In March 2009, the Bangladeshi government blocked YouTube from its population after a politically sensitive video was posted online. At the time, the fragile democracy was in crisis after a mutiny by scores of national border guards that left 54 officers and 20 civillians killed, with many of the officers' wives being subjected to serious sexual assaults.
Ostensibly the rebellion by the lower ranking soldiers in February that year was over pay and conditions, but there was an element of frustration that border guard officers were promoted from the rank of the mainstream army, and there was little opportunity for promotion for rank and file border guard soldiers. After the oficers announced that they were refusing to negotiate, a bloody and viscious mutiny began that saw the sytematic targeting of officers and their families.
The two day rebellion was only ended after the prime minister offered to negotiate with the mutineers but at the same time warning that she would use any means necessary to take back the military base if the soldiers didn't surrender.
After the soldiers had surrendered, the full extent of the carnage became clear and army officers passions were high. The video that started the ban featured the Bangladeshi prime minister discussing her offer to nogotiate with murderers and worse still many officers believed that the delay caused by the negotiations led to the death of more of their colleagues and their wives.
In the YouTube video, soldiers are heard vehemently remonstrating with Sheikh Hasina and at times jeering and shouting so loudly, she could not make herself heard.
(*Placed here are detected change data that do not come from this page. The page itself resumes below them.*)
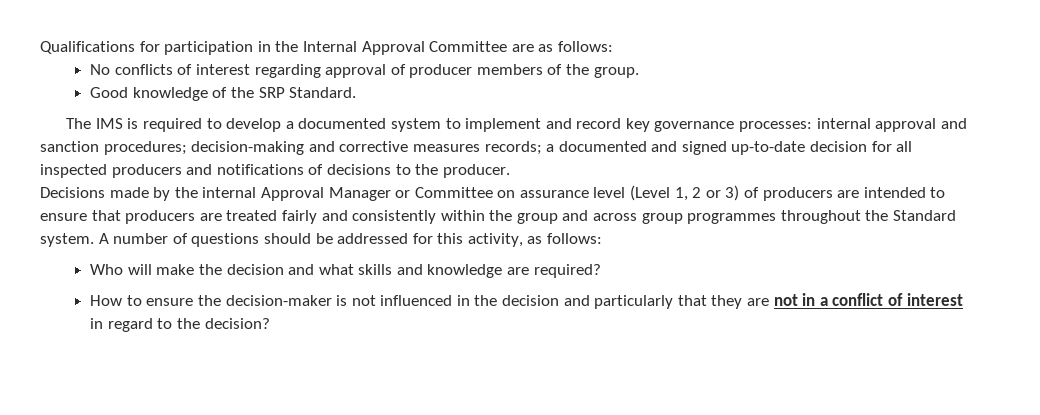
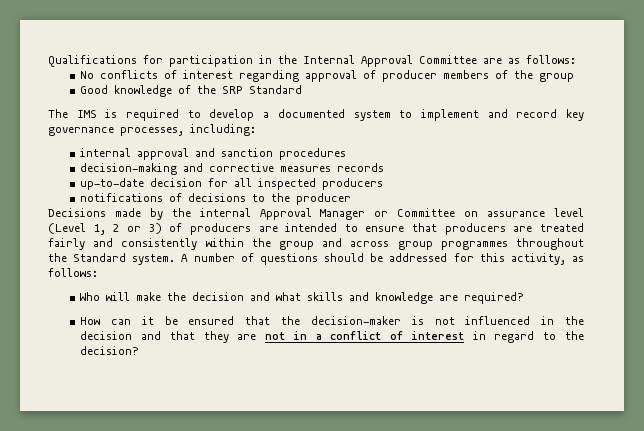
[593,67,639,78] group. -> [539,73,575,82] group
[289,87,357,98] Standard. -> [249,85,303,94] Standard
[739,121,813,132] processes: -> [120,124,256,136] processes, including: //
[103,141,187,155] procedures; -> [279,148,347,160] procedures //
[484,141,727,155] records; a documented and signed -> [337,163,385,172] records //
[186,164,213,175] and -> (384, 184) //
[442,164,510,178] producer. -> [296,193,352,205] producer
[126,295,194,306] to ensure -> [111,316,271,325] can it be ensured that
[594,295,674,309] particularly -> (161, 335) none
As soon as an extract of the meeting was posted on YouTube, the Bangladesh Telecommunications Regulatory commision decided that the only way that they could block access to the inflammatory video was to place an indefinite blanket ban on YouTube, announcing thatr it was doing so in "the public interest".
Too often, when a government says it is acting to censor in the national interest its actions are usually self-serving. However, the ban should be taken in context. The military in Bangladesh consider themselves to be an inportant part of the political process, and in previous years have stepped in to take over the government in numerous coups. Sheikh Hasina herself has also faced assasination attempts in the past, arrest on bogus charges and was only narrowly elected to the post of prime minister.
Sheikh Hasina's fragile democratically elected government was only 2 months old, but a national address during the coup sent an important message to the military, and the world at large, that she was in control of the negotiations, and not the military. It's Tubeoxy's view that the ban, whilst being undesirable, was probably understandable in the circumstances.